The potential of India’s district hospital system to dramatically expand access to quality secondary and tertiary health care has never really been realised. The majority of patients today use the facilities created mostly by for-profit urban hospitals. That asymmetry could potentially be offset, though only in small part, through the proposal of the NITI Aayog and the Union Health Ministry to allow private entities to use the premises of the district hospitals to provide treatment for cardiac and pulmonary diseases and cancer. Viewed in perspective, a quick scaling-up of care for such non-communicable diseases is possible under the arrangement, because there are 763 functional district hospitals, with just five States led by Uttar Pradesh accounting for over 42% of the facilities. Yet, contracting out services in a virtually unregulated and largely commercial private system is fraught with risks. One major concern in such an arrangement is to ensure that the bulk of health spending, whether from government funds, subsidy or private insurance, goes into actual care provision, and that administrative expenditure is capped under the contract. Moreover, in consonance with the goal to provide health for all under the National Health Policy, care should be universal, and free at the point of delivery. A market-driven approach to providing district hospital beds for only those with the means would defeat the objective.

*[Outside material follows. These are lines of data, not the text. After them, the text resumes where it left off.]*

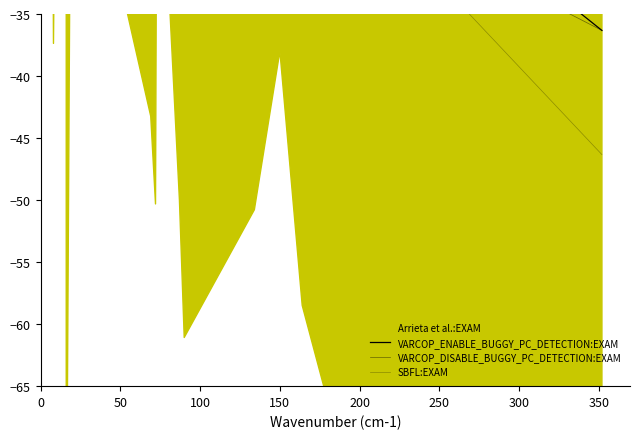

What is the label of the 33rd point from the right?

350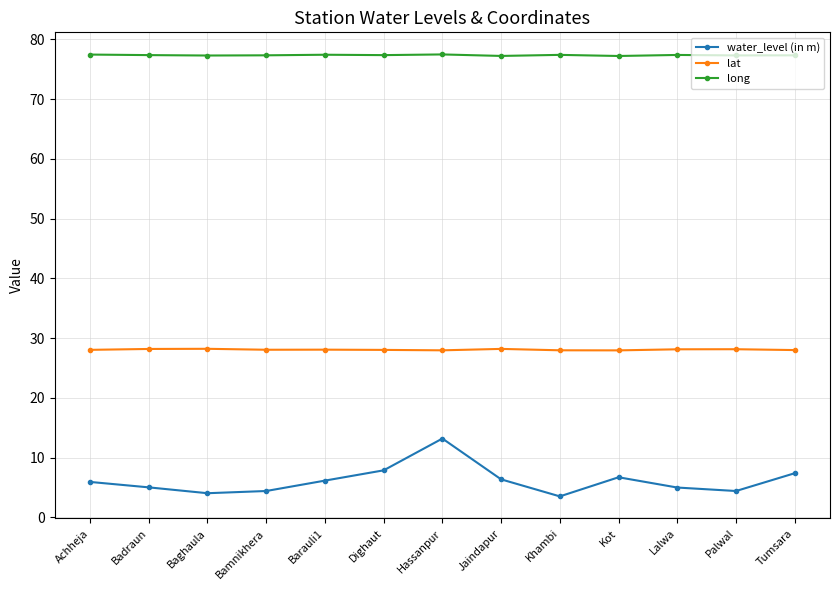

At which category is the sum across all series the highest?

Hassanpur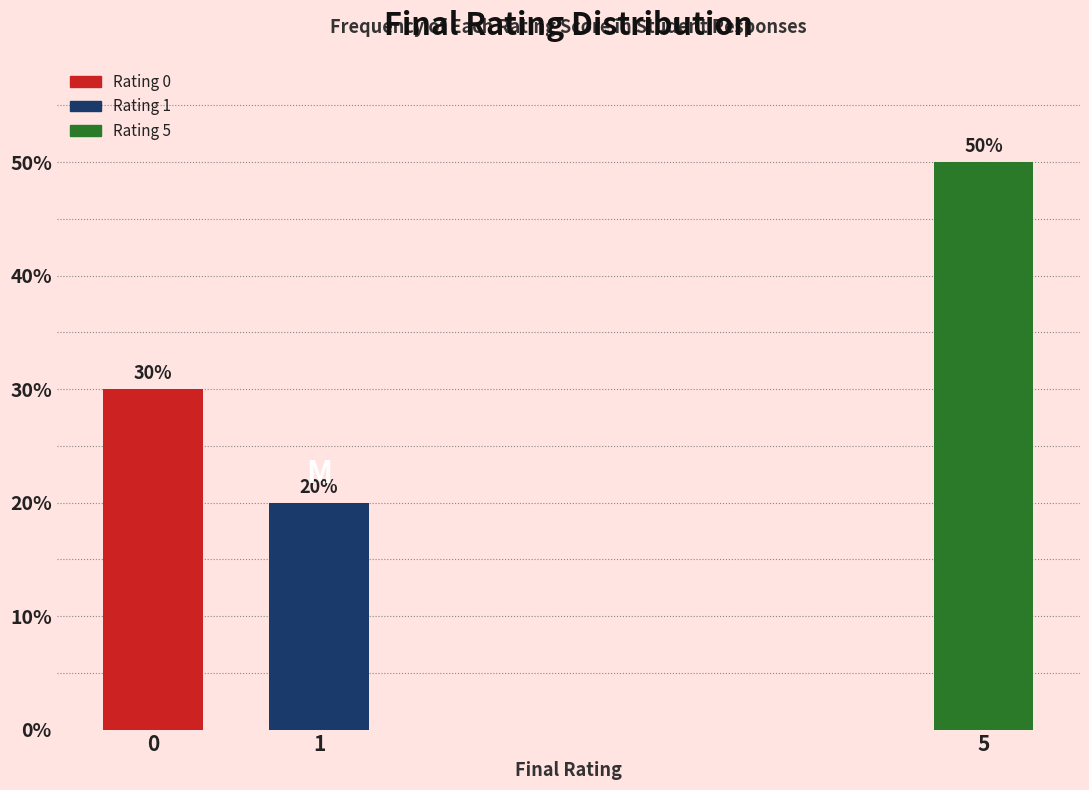

Reading left to right, what are all the values shown in this chart?

0=30	1=20	5=50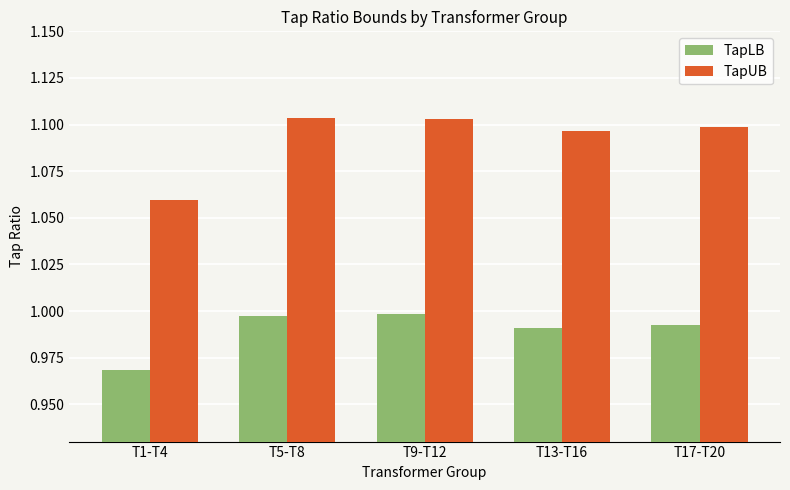

At how many categories does at least one series exceed 1?

5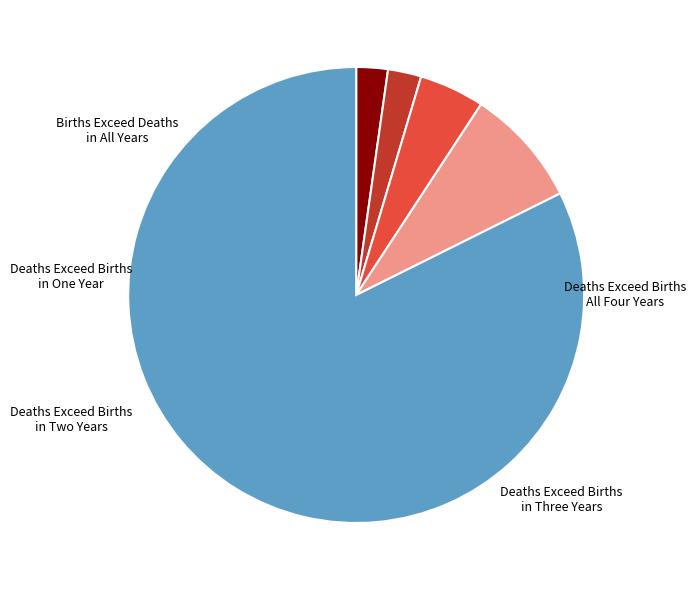

Does any single category account for the majority?

Yes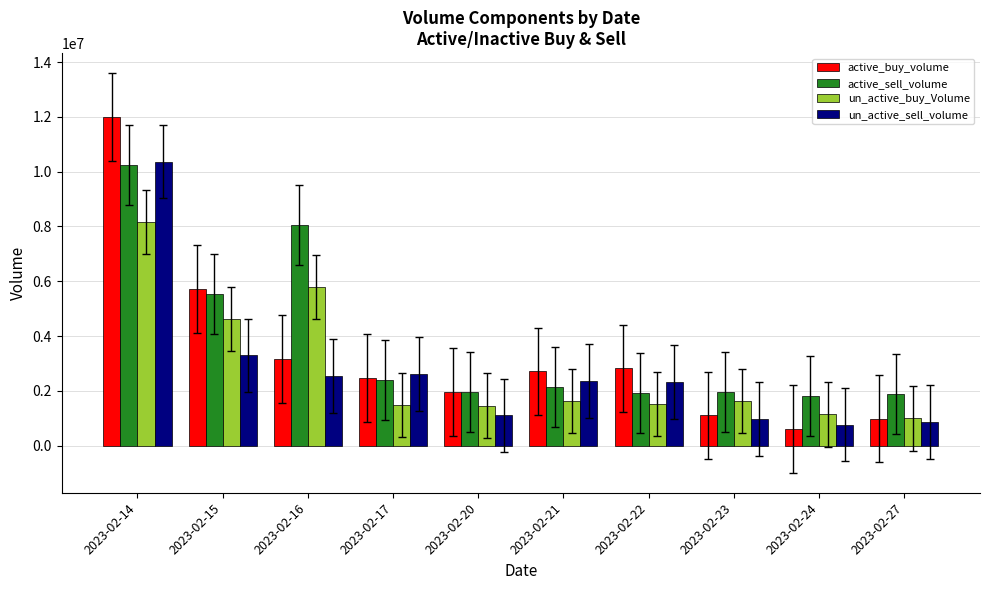

What are all the series names shown in the legend?

active_buy_volume, active_sell_volume, un_active_buy_Volume, un_active_sell_volume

Providing 50 or 100 beds in a district hospital may expand access to care, but such arrangements do not offer a cure for the larger problem of the growing non-communicable disease burden. Lifestyle choices and social determinants, such as tobacco and alcohol use, and environmental pollution, are often linked to such diseases. Controlling the epidemic, therefore, requires other policy approaches too. Given the already high prevalence of cardiac and pulmonary conditions, some arising from diabetes and hypertension, and cancers, having more beds for treatment is a necessity. It is incongruous, however, to opt for contracts of 30 years, given the move towards achieving universal health coverage and, aspirationally, a single-payer government-led model that mainly relies on public facilities. Strong oversight is also necessary to ensure that ethical and rational treatment protocols are followed in the new facilities, and procurement and distribution of drugs are centralised to keep costs under control. Ultimately, the success of such systems depends on medical outcomes on the one hand, and community satisfaction on the other. Both dimensions must find place in a contract, and be assessed periodically. A provision for audits, penalties and cancellation of contracts is essential. Given the recourse to tax funds for viability gap funding and use of public infrastructure, the operations should be audited by the Comptroller and Auditor General.